To: JP Sullivan who wrote (2735)11/16/1999 11:45:00 PM
From: James Douglas  Read Replies (2) | Respond to of 34857
 
"it would be difficult to talk and take notes at the same time on the same device."

Not if you use an ear piece and a dangling microphone like the one that came with my Nokia 6110 and which more and more people seem to be using since the stories about the possible harm from holding the phone and its aerial to your ear.

What I'd like to see is a combination of a mobile phone, a PDA and a dictation transcriber into text all in the one device. Is Nokia working on the latter? I know they've recently done a deal with Palm to incorporate its technology into their future generation mobile phones.

I'd also like to see a design that would be able to wind the ear piece and its cable into the mobile phone securely and neatly.



To: JP Sullivan who wrote (2735)11/17/1999 10:01:00 AM
From: tero kuittinen  Read Replies (1) | Respond to of 34857
 
Hard to say where the US market is going. It seems to be exploding into every direction at once: Palm Pilots, WinCE devices, CDMA smarphones, iDEN smartphones, TDMA smartphones, GSM smartphones, two-way pagers, one-way pagers, etc. Confusion through fragmentation is a very good way to kill off consumer interest.

PDA's never really took off in Europe or Asia the same way they did in USA - they might be buried by smartphones next year. I don't see what's the attraction of a portable organizer if it doesn't have voice applications and does not access mobile networks with wide coverage. Some of these "portable internet" devices in USA access weird pager or mobile data networks that do not have coverage outside of city centers. Where exactly is this RIM thing going in the future, anyway?

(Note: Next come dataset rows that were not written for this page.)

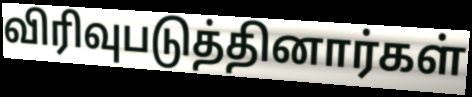
விரிவுபடுத்தினார்கள்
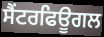
ਸੈਂਟਰਫਿਊਗਲ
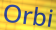
Orbi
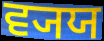
ਵ੍ਯਯ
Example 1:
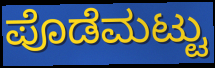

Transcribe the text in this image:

ಪೊಡೆಮಟ್ಟು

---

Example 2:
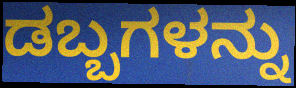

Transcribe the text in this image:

ಡಬ್ಬಗಳನ್ನು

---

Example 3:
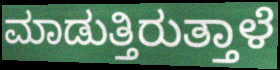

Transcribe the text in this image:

ಮಾಡುತ್ತಿರುತ್ತಾಳೆ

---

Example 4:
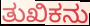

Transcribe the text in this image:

ತುಖಿಕನು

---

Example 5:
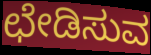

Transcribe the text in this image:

ಛೇಡಿಸುವ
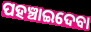
ପହଞ୍ଚାଇଦେବା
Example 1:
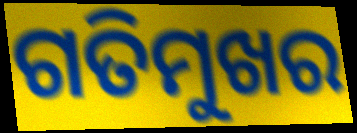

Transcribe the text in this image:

ଗତିମୁଖର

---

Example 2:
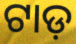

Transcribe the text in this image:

ଟାଡ଼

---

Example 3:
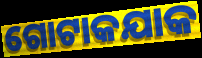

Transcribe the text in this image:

ଗୋଟାକଯାକ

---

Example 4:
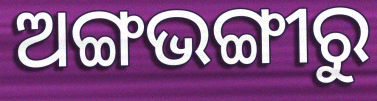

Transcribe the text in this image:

ଅଙ୍ଗଭଙ୍ଗୀରୁ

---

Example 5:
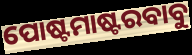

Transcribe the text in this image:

ପୋଷ୍ଟମାଷ୍ଟରବାବୁ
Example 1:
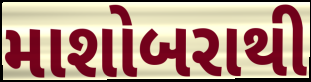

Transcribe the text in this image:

માશોબરાથી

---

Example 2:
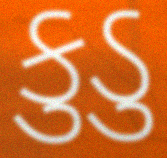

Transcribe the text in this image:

કુડુ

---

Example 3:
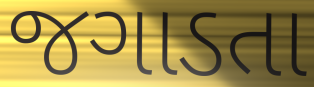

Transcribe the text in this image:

જગાડતા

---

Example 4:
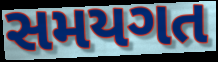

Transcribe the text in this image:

સમયગત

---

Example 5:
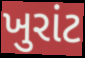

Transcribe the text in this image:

ખુરાંટ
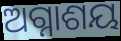
ଅଗ୍ନାଶୟ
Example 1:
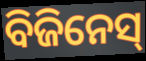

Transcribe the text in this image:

ବିଜିନେସ୍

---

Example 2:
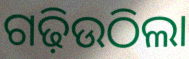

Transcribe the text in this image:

ଗଢ଼ିଉଠିଲା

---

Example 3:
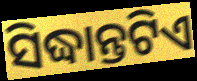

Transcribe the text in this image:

ସିଦ୍ଧାନ୍ତଟିଏ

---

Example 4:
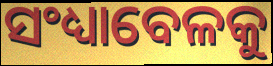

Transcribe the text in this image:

ସଂଧ୍ୟାବେଳକୁ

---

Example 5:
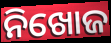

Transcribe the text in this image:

ନିଖୋଜ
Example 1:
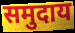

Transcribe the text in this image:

समुदाय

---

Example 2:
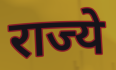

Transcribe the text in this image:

राज्ये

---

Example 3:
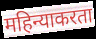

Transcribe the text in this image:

महिन्याकरता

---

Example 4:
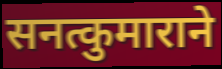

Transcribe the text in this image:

सनत्कुमाराने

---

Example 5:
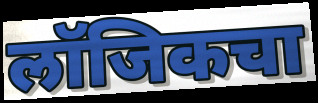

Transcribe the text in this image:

लॉजिकचा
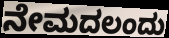
ನೇಮದಲಂದು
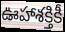
ఊహాశక్తికీ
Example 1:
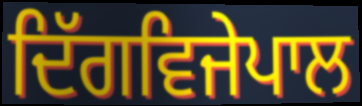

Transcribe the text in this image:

ਦਿੱਗਵਿਜੇਪਾਲ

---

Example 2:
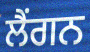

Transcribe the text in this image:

ਲੈਂਗਨ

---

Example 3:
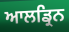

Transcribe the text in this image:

ਆਲਡ੍ਰਿਨ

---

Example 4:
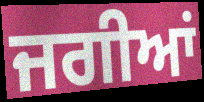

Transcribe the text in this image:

ਜਗੀਆਂ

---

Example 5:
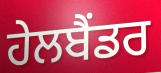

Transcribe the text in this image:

ਹੇਲਬੈਂਡਰ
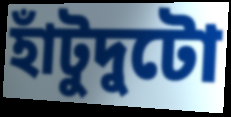
হাঁটুদুটো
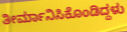
ತೀರ್ಮಾನಿಸಿಕೊಂಡಿದ್ದಳು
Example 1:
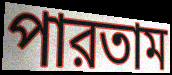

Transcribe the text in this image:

পারতাম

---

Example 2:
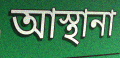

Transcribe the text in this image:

আস্থানা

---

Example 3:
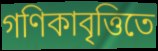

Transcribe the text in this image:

গণিকাবৃত্তিতে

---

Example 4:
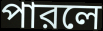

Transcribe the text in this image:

পারলে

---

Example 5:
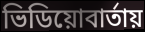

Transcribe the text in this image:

ভিডিয়োবার্তায়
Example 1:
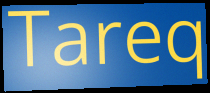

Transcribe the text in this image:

Tareq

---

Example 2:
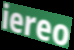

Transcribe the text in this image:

iereo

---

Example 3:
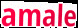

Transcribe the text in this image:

amale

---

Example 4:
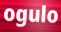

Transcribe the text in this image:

ogulo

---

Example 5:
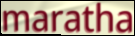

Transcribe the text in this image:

maratha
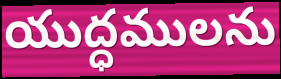
యుద్ధములను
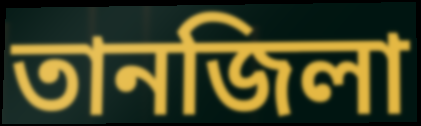
তানজিলা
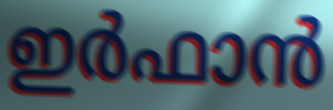
ഇർഫാൻ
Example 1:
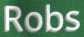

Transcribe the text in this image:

Robs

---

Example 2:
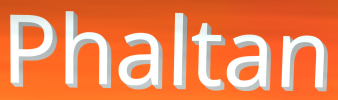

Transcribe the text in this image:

Phaltan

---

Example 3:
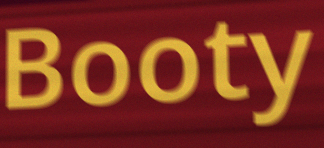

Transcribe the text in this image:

Booty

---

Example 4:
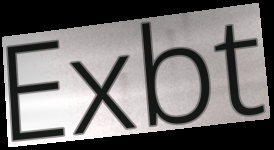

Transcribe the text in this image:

Exbt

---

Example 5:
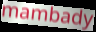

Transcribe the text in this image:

mambady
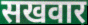
सखवार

There's a fair chance that European/African/Asian markets can reach some coherence next year with 10-15 competing smartphone models using two platforms: Palm Pilot-interfaced phones and EPOC-interfaced phones. Devices that use mobile networks covering 95-99% of the population. The top seven brands that consumers are already familiar with. Enough choice to foster competition, but in a context that doesn't seem threateningly complex. Two-way paging is not there to mess up the market and complicate the situation.